SOURCE PASSAGE:
Start of Block
RE: [Qemu-devel] [PATCH v7 6/9] i386: Populate AMD Processor Cache Information for cpuid 0x8000001D

"Moger, Babu" <Babu.Moger@xxxxxxx> · Tue, 8 May 2018 16:41:48 +0000

> -----Original Message-----
> From: Eduardo Habkost [mailto:ehabkost@xxxxxxxxxx]
> Sent: Monday, May 7, 2018 4:07 PM
> To: Moger, Babu <Babu.Moger@xxxxxxx>
> Cc: mst@xxxxxxxxxx; marcel@xxxxxxxxxx; pbonzini@xxxxxxxxxx;
> rth@xxxxxxxxxxx; mtosatti@xxxxxxxxxx; geoff@xxxxxxxxxxxxxxx;
> kash@xxxxxxxxxxxxxx; qemu-devel@xxxxxxxxxx; kvm@xxxxxxxxxxxxxxx
> Subject: Re: [Qemu-devel] [PATCH v7 6/9] i386: Populate AMD Processor
> Cache Information for cpuid 0x8000001D
> 
> Hi,
> 
> Sorry for taking so long to send feedback on this series:
> 
> On Thu, Apr 26, 2018 at 11:26:46AM -0500, Babu Moger wrote:
> > Add information for cpuid 0x8000001D leaf. Populate cache topology
> information
> > for different cache types(Data Cache, Instruction Cache, L2 and L3)
> supported
> > by 0x8000001D leaf. Please refer Processor Programming Reference (PPR)
> for AMD
> > Family 17h Model for more details.
> >
> > Signed-off-by: Babu Moger <babu.moger@xxxxxxx>
> > Tested-by: Geoffrey McRae <geoff@xxxxxxxxxxxxxxx>
> > ---
> >  target/i386/cpu.c | 92
> +++++++++++++++++++++++++++++++++++++++++++++++++++++++
> >  target/i386/kvm.c | 29 ++++++++++++++++--
> >  2 files changed, 118 insertions(+), 3 deletions(-)
> >
> > diff --git a/target/i386/cpu.c b/target/i386/cpu.c
> > index 56d2f0b..1024b09 100644
> > --- a/target/i386/cpu.c
> > +++ b/target/i386/cpu.c
> > @@ -307,6 +307,14 @@ static uint32_t
> encode_cache_cpuid80000005(CPUCacheInfo *cache)
> >                            a == ASSOC_FULL ? 0xF : \
> >                            0 /* invalid value */)
> >
> > +/* Definitions used on CPUID Leaf 0x8000001D */
> > +/* Number of logical cores in a complex */
> > +#define CORES_IN_CMPLX  4
> > +/* Number of logical processors sharing cache */
> > +#define NUM_SHARING_CACHE(threads)   (threads ? \
> > +                         (((CORES_IN_CMPLX - 1) * 2) + 1)  : \
> > +                         (CORES_IN_CMPLX - 1))
> > +
> 
> Some questions about these macros:
> * Why CORES_IN_CMPLX is a constant, and we're not using
>   nr_cores?

This comes from the hardware design. The maximum cores in core complex is 4.
L3 cache can be shared with 8 threads with 2 threads in each core. Idea here is to mimic the
Hardware as close as possible to get the performance benefit.
You can look at the datasheet https://www.amd.com/system/files/2017-06/AMD-EPYC-Data-Sheet.pdf 
and PPR https://support.amd.com/TechDocs/54945_PPR_Family_17h_Models_00h-0Fh.pdf

> * Why "2" is a constant, and we're not using nr_threads?

Yes, I can use nr_threads here.  Will change it.
End of Block
WHAT YOU NEED TO DO:
a – In the QEMU cache patch discussion, what is the maximum number of cores in a core complex, according to the reply?
b – Please write the next part of the QEMU cache patch discussion, picking up after its last sentence.
The lines after this have nothing to do with the work here.

DATASET EXCERPT:
Start of Block
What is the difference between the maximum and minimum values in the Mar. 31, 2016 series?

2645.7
End of Block
RESULTS FOR THE EXERCISE:
a – Four.

b –
> * Why it's getting nr_threads-1 as argument instead of
>   nr_threads?

Yes, I can make that change.

> 
> >  /*
> >   * Encode cache info for CPUID[0x80000006].ECX and
> CPUID[0x80000006].EDX
> >   * @l3 can be NULL.
> > @@ -336,6 +344,41 @@ static void
> encode_cache_cpuid80000006(CPUCacheInfo *l2,
> >      }
> >  }
> >
> > +/* Encode cache info for CPUID[8000001D] */
> > +static void encode_cache_cpuid8000001d(CPUCacheInfo *cache, int
> nr_threads,
> > +                                uint32_t *eax, uint32_t *ebx,
> > +                                uint32_t *ecx, uint32_t *edx)
> > +{
> > +    assert(cache->size == cache->line_size * cache->associativity *
> > +                          cache->partitions * cache->sets);
> > +
> > +    *eax = CACHE_TYPE(cache->type) | CACHE_LEVEL(cache->level) |
> > +               (cache->self_init ? CACHE_SELF_INIT_LEVEL : 0);
> > +
> > +    /* L3 is shared among multiple cores */
> > +    if (cache->level == 3) {
> > +        *eax |= (NUM_SHARING_CACHE(nr_threads - 1) << 14);
> 
> Isn't it simpler to write this as:
> 
>     *eax |= ((nr_cores * nr_threads) - 1) << 14;

Ok. Let me try to simplify this whole code segment. 

> 
> 
> Or, even better:
> 
>   static void encode_cache_cpuid8000001d(CPUCacheInfo *cache, int
> nr_logical_procs,
>                                   uint32_t *eax, uint32_t *ebx,
>                                   uint32_t *ecx, uint32_t *edx)
>   {
>       /* ... */
>       /* No need to check cache->level here */
>       *eax |= (nr_logical_procs - 1) << 14;
>       /* ... */
>   }
> 
>   void cpu_x86_cpuid(...)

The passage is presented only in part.